• _Task goal_: Express every line of text in the data as a Markdown table with two columns, Row and Line, numbering the rows and skipping blank lines. Leave the pictures out of the answer.

• _Records provided_:

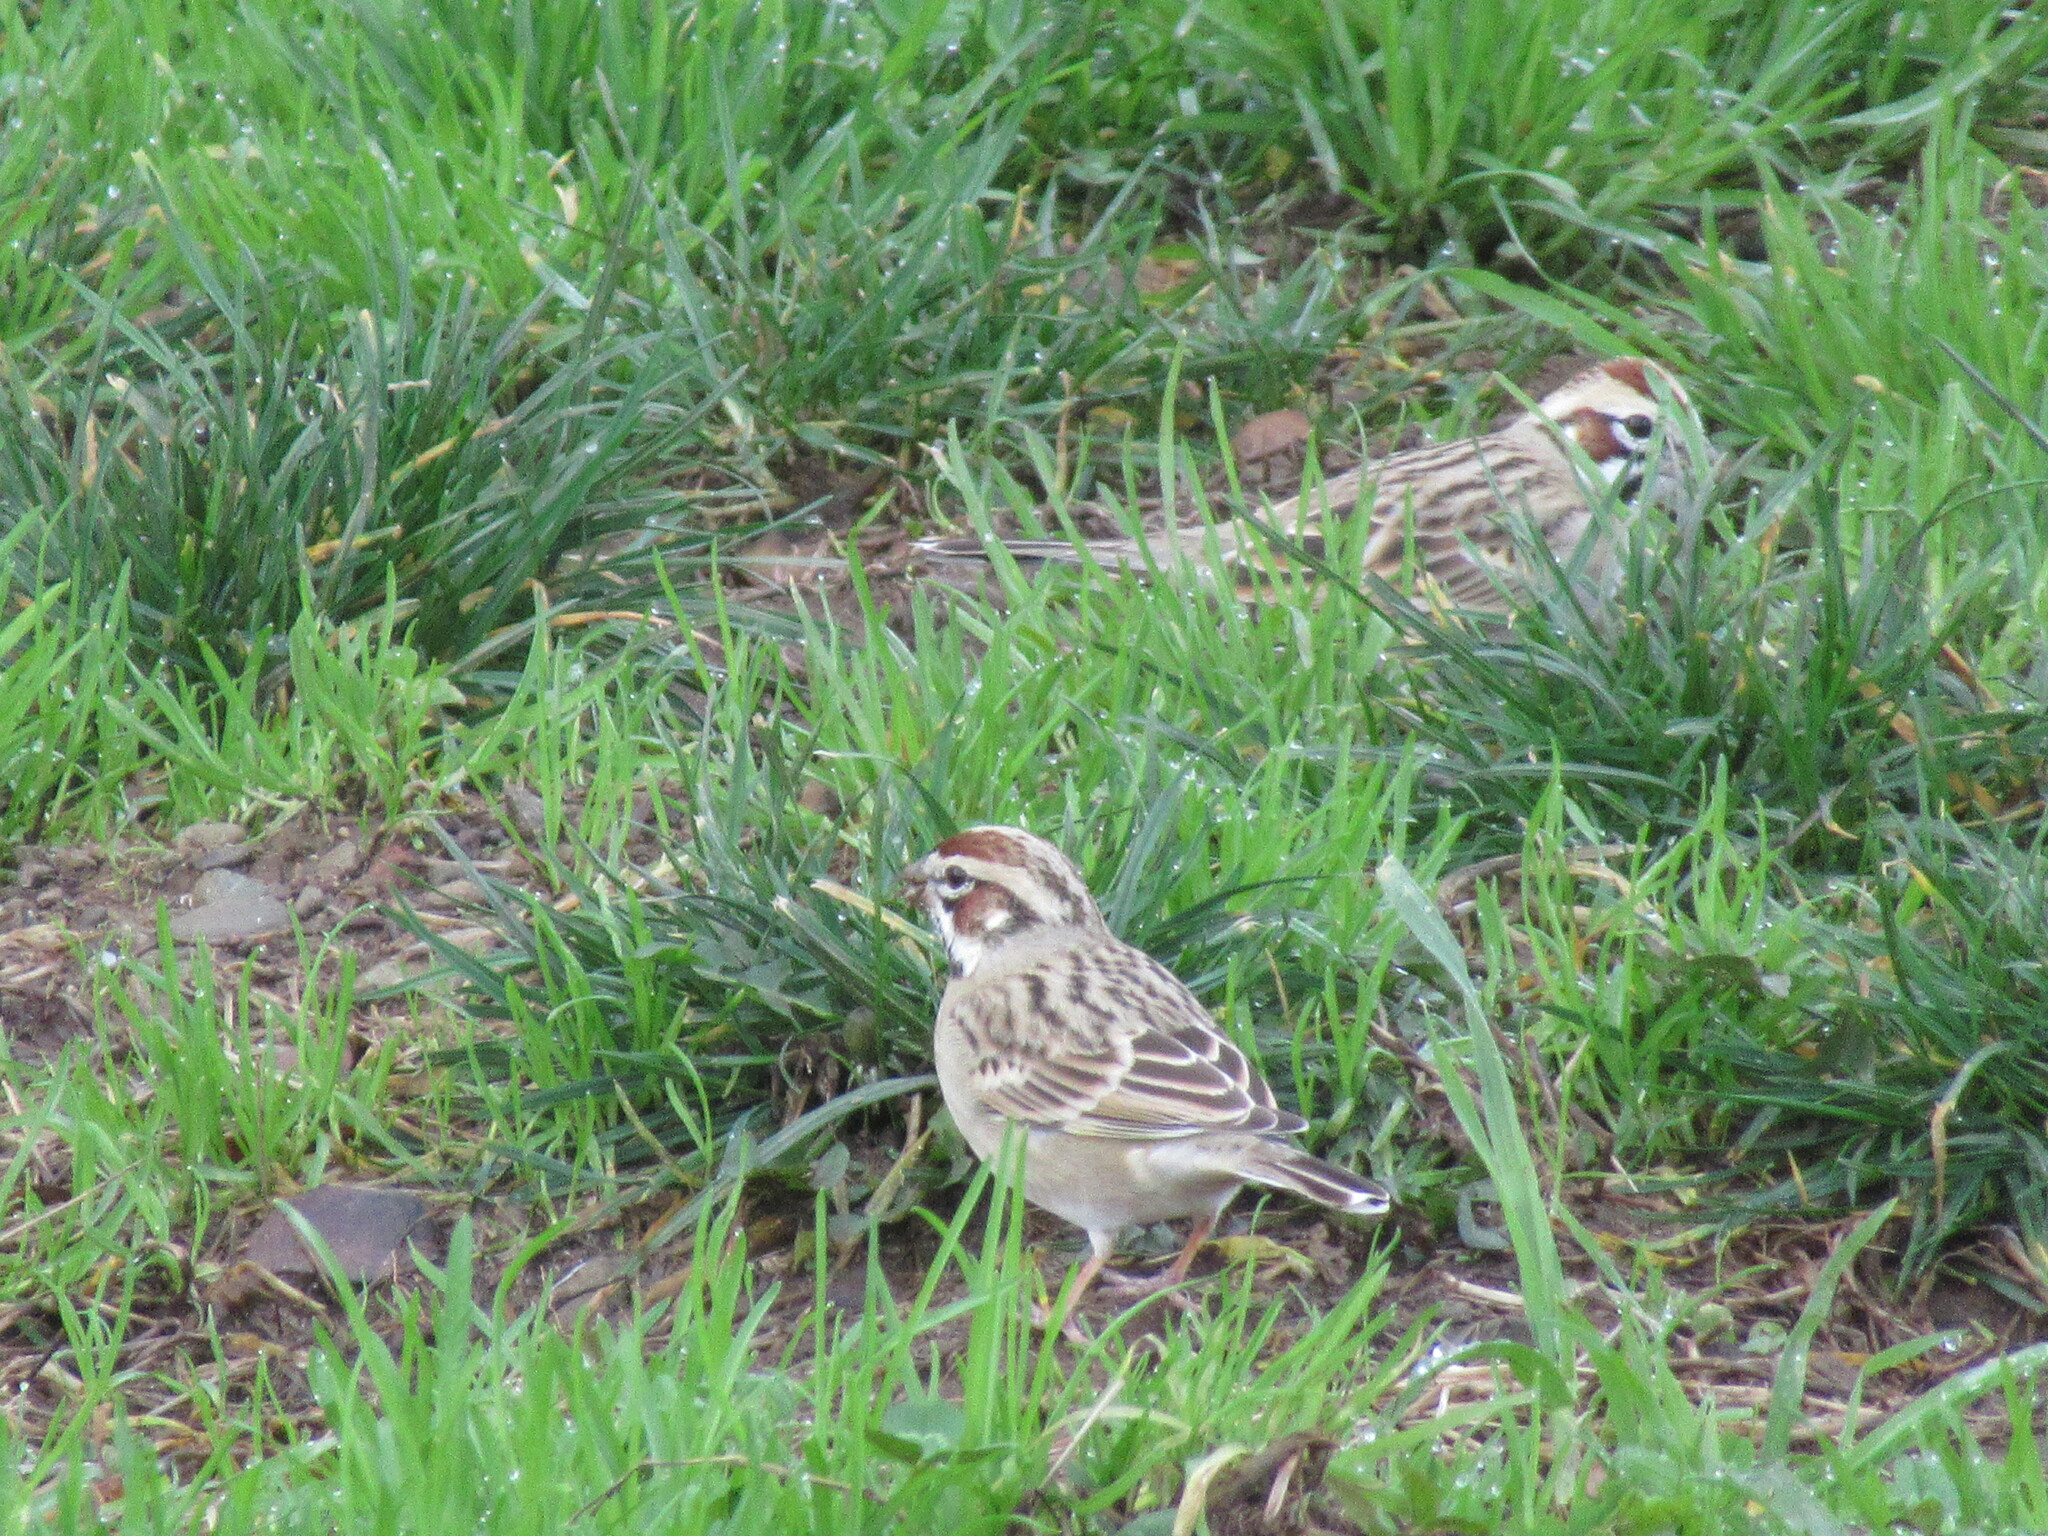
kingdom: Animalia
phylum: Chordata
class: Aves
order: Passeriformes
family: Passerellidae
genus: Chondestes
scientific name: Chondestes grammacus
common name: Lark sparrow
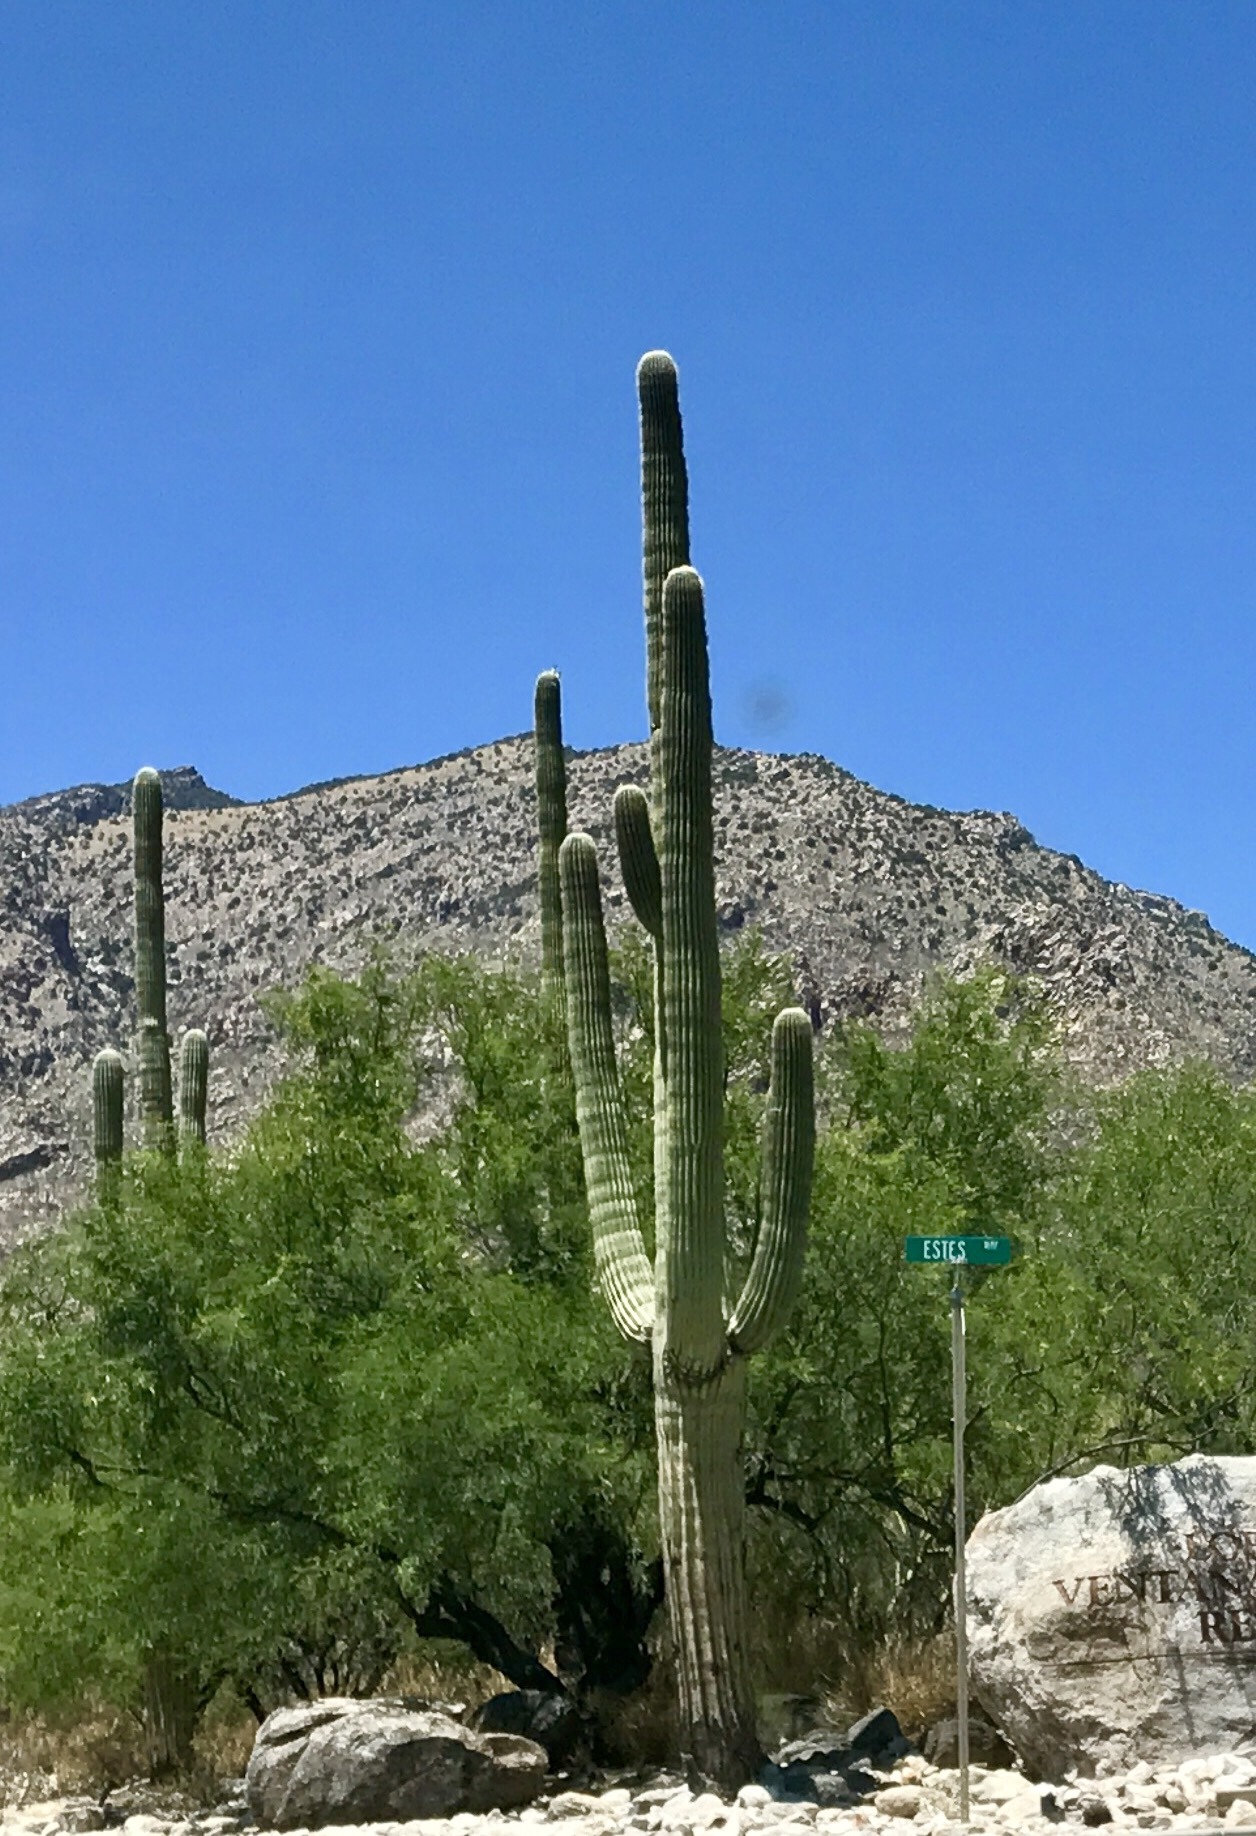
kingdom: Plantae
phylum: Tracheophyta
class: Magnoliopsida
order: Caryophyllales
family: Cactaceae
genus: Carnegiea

• _Finished answer_:
| Row | Line |
|---|---|
| 1 | kingdom: Animalia |
| 2 | phylum: Chordata |
| 3 | class: Aves |
| 4 | order: Passeriformes |
| 5 | family: Passerellidae |
| 6 | genus: Chondestes |
| 7 | scientific name: Chondestes grammacus |
| 8 | common name: Lark sparrow |
| 9 | kingdom: Plantae |
| 10 | phylum: Tracheophyta |
| 11 | class: Magnoliopsida |
| 12 | order: Caryophyllales |
| 13 | family: Cactaceae |
| 14 | genus: Carnegiea |